Instruction | Begin at the line containing "пароль для авторизации в системе" and end at the final line of the entries. Please reproduce those lines exactly.

Materials provided |
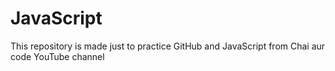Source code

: # JavaScript
This repository is made just to practice GitHub and JavaScript from Chai aur code YouTube channel
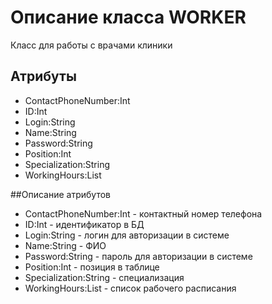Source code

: # Описание класса WORKER
Класс для работы с врачами клиники

## Атрибуты

* ContactPhoneNumber:Int
* ID:Int
* Login:String
* Name:String
* Password:String
* Position:Int
* Specialization:String
* WorkingHours:List<WorkingHour>

##Описание атрибутов
* ContactPhoneNumber:Int - контактный номер телефона
* ID:Int - идентификатор в БД
* Login:String - логин для авторизации в системе
* Name:String - ФИО
* Password:String - пароль для авторизации в системе
* Position:Int - позиция в таблице
* Specialization:String - специализация
* WorkingHours:List<WorkingHour> - список рабочего расписания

Response |
* Password:String - пароль для авторизации в системе
* Position:Int - позиция в таблице
* Specialization:String - специализация
* WorkingHours:List<WorkingHour> - список рабочего расписания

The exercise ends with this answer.